TO DO: Type the records out again in full, exactly.
— Start —
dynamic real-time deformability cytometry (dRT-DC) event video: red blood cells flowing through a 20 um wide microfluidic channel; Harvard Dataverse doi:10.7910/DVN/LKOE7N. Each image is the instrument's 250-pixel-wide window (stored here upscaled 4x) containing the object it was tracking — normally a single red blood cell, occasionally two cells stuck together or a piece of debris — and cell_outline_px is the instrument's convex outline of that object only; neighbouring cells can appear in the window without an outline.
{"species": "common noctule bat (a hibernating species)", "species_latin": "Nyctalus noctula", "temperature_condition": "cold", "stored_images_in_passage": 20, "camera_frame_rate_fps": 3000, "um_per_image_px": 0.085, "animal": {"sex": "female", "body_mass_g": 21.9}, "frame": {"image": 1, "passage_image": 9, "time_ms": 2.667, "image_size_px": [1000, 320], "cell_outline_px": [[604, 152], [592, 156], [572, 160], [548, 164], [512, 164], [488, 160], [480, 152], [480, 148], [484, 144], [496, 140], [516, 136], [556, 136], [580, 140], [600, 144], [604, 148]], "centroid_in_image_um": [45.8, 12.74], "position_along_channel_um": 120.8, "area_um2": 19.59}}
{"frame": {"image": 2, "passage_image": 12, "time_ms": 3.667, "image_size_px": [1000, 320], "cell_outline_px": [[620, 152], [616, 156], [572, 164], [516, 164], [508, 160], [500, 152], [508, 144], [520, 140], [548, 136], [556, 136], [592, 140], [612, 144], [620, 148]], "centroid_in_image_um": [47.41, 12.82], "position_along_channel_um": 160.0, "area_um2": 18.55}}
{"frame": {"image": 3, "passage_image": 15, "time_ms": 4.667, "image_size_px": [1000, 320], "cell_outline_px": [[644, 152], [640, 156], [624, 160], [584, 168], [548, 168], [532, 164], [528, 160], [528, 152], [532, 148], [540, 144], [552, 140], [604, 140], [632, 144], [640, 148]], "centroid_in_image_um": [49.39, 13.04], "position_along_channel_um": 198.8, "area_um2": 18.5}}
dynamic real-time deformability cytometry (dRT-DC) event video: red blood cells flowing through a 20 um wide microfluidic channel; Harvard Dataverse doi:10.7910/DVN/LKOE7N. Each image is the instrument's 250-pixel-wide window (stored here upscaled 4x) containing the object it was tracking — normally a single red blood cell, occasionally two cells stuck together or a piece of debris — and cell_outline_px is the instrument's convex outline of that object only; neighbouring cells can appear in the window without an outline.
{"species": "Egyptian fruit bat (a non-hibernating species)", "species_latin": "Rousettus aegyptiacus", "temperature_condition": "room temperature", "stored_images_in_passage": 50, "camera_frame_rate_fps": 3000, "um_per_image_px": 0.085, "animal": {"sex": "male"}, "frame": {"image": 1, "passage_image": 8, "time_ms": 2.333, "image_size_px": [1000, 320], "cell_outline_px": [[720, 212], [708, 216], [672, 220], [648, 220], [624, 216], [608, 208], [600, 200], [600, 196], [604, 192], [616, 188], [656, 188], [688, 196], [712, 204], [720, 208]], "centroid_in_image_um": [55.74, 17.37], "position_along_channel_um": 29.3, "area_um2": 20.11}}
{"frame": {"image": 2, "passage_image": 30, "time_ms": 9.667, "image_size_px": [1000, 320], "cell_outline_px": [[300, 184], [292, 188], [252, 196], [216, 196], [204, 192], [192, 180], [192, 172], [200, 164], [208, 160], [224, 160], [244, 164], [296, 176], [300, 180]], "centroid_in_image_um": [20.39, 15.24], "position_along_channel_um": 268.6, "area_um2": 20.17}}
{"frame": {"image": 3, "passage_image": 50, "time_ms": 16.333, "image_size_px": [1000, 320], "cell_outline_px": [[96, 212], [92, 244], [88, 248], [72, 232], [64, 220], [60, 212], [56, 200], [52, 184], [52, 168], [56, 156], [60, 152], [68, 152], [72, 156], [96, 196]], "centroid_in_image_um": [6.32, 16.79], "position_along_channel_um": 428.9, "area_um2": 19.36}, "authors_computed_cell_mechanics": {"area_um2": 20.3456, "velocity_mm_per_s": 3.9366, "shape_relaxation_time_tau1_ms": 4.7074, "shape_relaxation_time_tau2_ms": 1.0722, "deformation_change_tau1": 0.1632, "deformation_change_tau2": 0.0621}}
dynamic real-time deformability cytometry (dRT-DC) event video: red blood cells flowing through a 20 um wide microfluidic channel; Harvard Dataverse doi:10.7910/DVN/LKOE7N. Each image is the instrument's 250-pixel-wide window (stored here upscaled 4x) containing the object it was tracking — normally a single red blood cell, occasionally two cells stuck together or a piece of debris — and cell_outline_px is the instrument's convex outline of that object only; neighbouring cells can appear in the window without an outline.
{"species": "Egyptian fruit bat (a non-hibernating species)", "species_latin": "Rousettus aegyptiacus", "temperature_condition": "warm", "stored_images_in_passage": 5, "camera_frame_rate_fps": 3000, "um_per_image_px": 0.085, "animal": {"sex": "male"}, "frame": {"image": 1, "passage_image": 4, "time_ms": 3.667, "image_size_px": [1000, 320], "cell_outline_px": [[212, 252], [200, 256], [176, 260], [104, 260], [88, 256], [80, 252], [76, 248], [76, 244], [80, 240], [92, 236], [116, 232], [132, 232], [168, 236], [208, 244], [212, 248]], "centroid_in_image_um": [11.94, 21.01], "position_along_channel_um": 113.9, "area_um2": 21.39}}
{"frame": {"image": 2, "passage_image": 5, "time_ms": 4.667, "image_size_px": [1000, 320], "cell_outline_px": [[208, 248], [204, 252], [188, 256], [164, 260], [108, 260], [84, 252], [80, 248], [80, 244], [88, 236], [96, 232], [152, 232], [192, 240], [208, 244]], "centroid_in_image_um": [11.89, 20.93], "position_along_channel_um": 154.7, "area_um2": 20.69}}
— End —
WRITTEN RESPONSE:
dynamic real-time deformability cytometry (dRT-DC) event video: red blood cells flowing through a 20 um wide microfluidic channel; Harvard Dataverse doi:10.7910/DVN/LKOE7N. Each image is the instrument's 250-pixel-wide window (stored here upscaled 4x) containing the object it was tracking — normally a single red blood cell, occasionally two cells stuck together or a piece of debris — and cell_outline_px is the instrument's convex outline of that object only; neighbouring cells can appear in the window without an outline.
{"species": "common noctule bat (a hibernating species)", "species_latin": "Nyctalus noctula", "temperature_condition": "cold", "stored_images_in_passage": 20, "camera_frame_rate_fps": 3000, "um_per_image_px": 0.085, "animal": {"sex": "female", "body_mass_g": 21.9}, "frame": {"image": 1, "passage_image": 9, "time_ms": 2.667, "image_size_px": [1000, 320], "cell_outline_px": [[604, 152], [592, 156], [572, 160], [548, 164], [512, 164], [488, 160], [480, 152], [480, 148], [484, 144], [496, 140], [516, 136], [556, 136], [580, 140], [600, 144], [604, 148]], "centroid_in_image_um": [45.8, 12.74], "position_along_channel_um": 120.8, "area_um2": 19.59}}
{"frame": {"image": 2, "passage_image": 12, "time_ms": 3.667, "image_size_px": [1000, 320], "cell_outline_px": [[620, 152], [616, 156], [572, 164], [516, 164], [508, 160], [500, 152], [508, 144], [520, 140], [548, 136], [556, 136], [592, 140], [612, 144], [620, 148]], "centroid_in_image_um": [47.41, 12.82], "position_along_channel_um": 160.0, "area_um2": 18.55}}
{"frame": {"image": 3, "passage_image": 15, "time_ms": 4.667, "image_size_px": [1000, 320], "cell_outline_px": [[644, 152], [640, 156], [624, 160], [584, 168], [548, 168], [532, 164], [528, 160], [528, 152], [532, 148], [540, 144], [552, 140], [604, 140], [632, 144], [640, 148]], "centroid_in_image_um": [49.39, 13.04], "position_along_channel_um": 198.8, "area_um2": 18.5}}
dynamic real-time deformability cytometry (dRT-DC) event video: red blood cells flowing through a 20 um wide microfluidic channel; Harvard Dataverse doi:10.7910/DVN/LKOE7N. Each image is the instrument's 250-pixel-wide window (stored here upscaled 4x) containing the object it was tracking — normally a single red blood cell, occasionally two cells stuck together or a piece of debris — and cell_outline_px is the instrument's convex outline of that object only; neighbouring cells can appear in the window without an outline.
{"species": "Egyptian fruit bat (a non-hibernating species)", "species_latin": "Rousettus aegyptiacus", "temperature_condition": "room temperature", "stored_images_in_passage": 50, "camera_frame_rate_fps": 3000, "um_per_image_px": 0.085, "animal": {"sex": "male"}, "frame": {"image": 1, "passage_image": 8, "time_ms": 2.333, "image_size_px": [1000, 320], "cell_outline_px": [[720, 212], [708, 216], [672, 220], [648, 220], [624, 216], [608, 208], [600, 200], [600, 196], [604, 192], [616, 188], [656, 188], [688, 196], [712, 204], [720, 208]], "centroid_in_image_um": [55.74, 17.37], "position_along_channel_um": 29.3, "area_um2": 20.11}}
{"frame": {"image": 2, "passage_image": 30, "time_ms": 9.667, "image_size_px": [1000, 320], "cell_outline_px": [[300, 184], [292, 188], [252, 196], [216, 196], [204, 192], [192, 180], [192, 172], [200, 164], [208, 160], [224, 160], [244, 164], [296, 176], [300, 180]], "centroid_in_image_um": [20.39, 15.24], "position_along_channel_um": 268.6, "area_um2": 20.17}}
{"frame": {"image": 3, "passage_image": 50, "time_ms": 16.333, "image_size_px": [1000, 320], "cell_outline_px": [[96, 212], [92, 244], [88, 248], [72, 232], [64, 220], [60, 212], [56, 200], [52, 184], [52, 168], [56, 156], [60, 152], [68, 152], [72, 156], [96, 196]], "centroid_in_image_um": [6.32, 16.79], "position_along_channel_um": 428.9, "area_um2": 19.36}, "authors_computed_cell_mechanics": {"area_um2": 20.3456, "velocity_mm_per_s": 3.9366, "shape_relaxation_time_tau1_ms": 4.7074, "shape_relaxation_time_tau2_ms": 1.0722, "deformation_change_tau1": 0.1632, "deformation_change_tau2": 0.0621}}
dynamic real-time deformability cytometry (dRT-DC) event video: red blood cells flowing through a 20 um wide microfluidic channel; Harvard Dataverse doi:10.7910/DVN/LKOE7N. Each image is the instrument's 250-pixel-wide window (stored here upscaled 4x) containing the object it was tracking — normally a single red blood cell, occasionally two cells stuck together or a piece of debris — and cell_outline_px is the instrument's convex outline of that object only; neighbouring cells can appear in the window without an outline.
{"species": "Egyptian fruit bat (a non-hibernating species)", "species_latin": "Rousettus aegyptiacus", "temperature_condition": "warm", "stored_images_in_passage": 5, "camera_frame_rate_fps": 3000, "um_per_image_px": 0.085, "animal": {"sex": "male"}, "frame": {"image": 1, "passage_image": 4, "time_ms": 3.667, "image_size_px": [1000, 320], "cell_outline_px": [[212, 252], [200, 256], [176, 260], [104, 260], [88, 256], [80, 252], [76, 248], [76, 244], [80, 240], [92, 236], [116, 232], [132, 232], [168, 236], [208, 244], [212, 248]], "centroid_in_image_um": [11.94, 21.01], "position_along_channel_um": 113.9, "area_um2": 21.39}}
{"frame": {"image": 2, "passage_image": 5, "time_ms": 4.667, "image_size_px": [1000, 320], "cell_outline_px": [[208, 248], [204, 252], [188, 256], [164, 260], [108, 260], [84, 252], [80, 248], [80, 244], [88, 236], [96, 232], [152, 232], [192, 240], [208, 244]], "centroid_in_image_um": [11.89, 20.93], "position_along_channel_um": 154.7, "area_um2": 20.69}}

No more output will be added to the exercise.